#### [INSTRUCTIONS FOR THE TASK]
Find each line of the data below that contains the word "esophagus" and copy those lines.
/---
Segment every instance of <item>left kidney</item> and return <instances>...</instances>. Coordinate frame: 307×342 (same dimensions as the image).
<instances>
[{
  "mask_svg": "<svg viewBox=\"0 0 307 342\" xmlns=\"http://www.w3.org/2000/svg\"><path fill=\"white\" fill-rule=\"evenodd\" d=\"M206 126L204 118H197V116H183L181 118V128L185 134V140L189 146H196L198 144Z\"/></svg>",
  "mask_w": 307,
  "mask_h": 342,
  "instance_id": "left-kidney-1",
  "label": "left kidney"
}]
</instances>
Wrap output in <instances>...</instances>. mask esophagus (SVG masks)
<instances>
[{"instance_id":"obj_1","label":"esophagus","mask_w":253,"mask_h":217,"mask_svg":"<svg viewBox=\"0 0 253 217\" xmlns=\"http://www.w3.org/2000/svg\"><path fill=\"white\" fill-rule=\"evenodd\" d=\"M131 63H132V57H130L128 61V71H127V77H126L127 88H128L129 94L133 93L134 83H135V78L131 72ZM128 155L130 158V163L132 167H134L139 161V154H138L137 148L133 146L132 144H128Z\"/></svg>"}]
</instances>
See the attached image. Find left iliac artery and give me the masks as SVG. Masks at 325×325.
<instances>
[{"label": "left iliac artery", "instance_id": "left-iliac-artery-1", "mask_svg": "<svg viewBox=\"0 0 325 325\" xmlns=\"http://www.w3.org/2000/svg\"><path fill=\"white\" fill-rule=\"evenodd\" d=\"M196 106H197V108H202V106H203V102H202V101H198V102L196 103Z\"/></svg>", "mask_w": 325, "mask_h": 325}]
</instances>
\---
#### [SOLUTION FOR THIS TASK]
Wrap output in <instances>...</instances>. mask esophagus (SVG masks)
[{"instance_id":"obj_1","label":"esophagus","mask_w":253,"mask_h":217,"mask_svg":"<svg viewBox=\"0 0 253 217\" xmlns=\"http://www.w3.org/2000/svg\"><path fill=\"white\" fill-rule=\"evenodd\" d=\"M131 63H132V57H130L128 61V71H127V77H126L127 88H128L129 94L133 93L134 83H135V78L131 72ZM128 155L130 158V163L132 167H134L139 161V154H138L137 148L133 146L132 144H128Z\"/></svg>"}]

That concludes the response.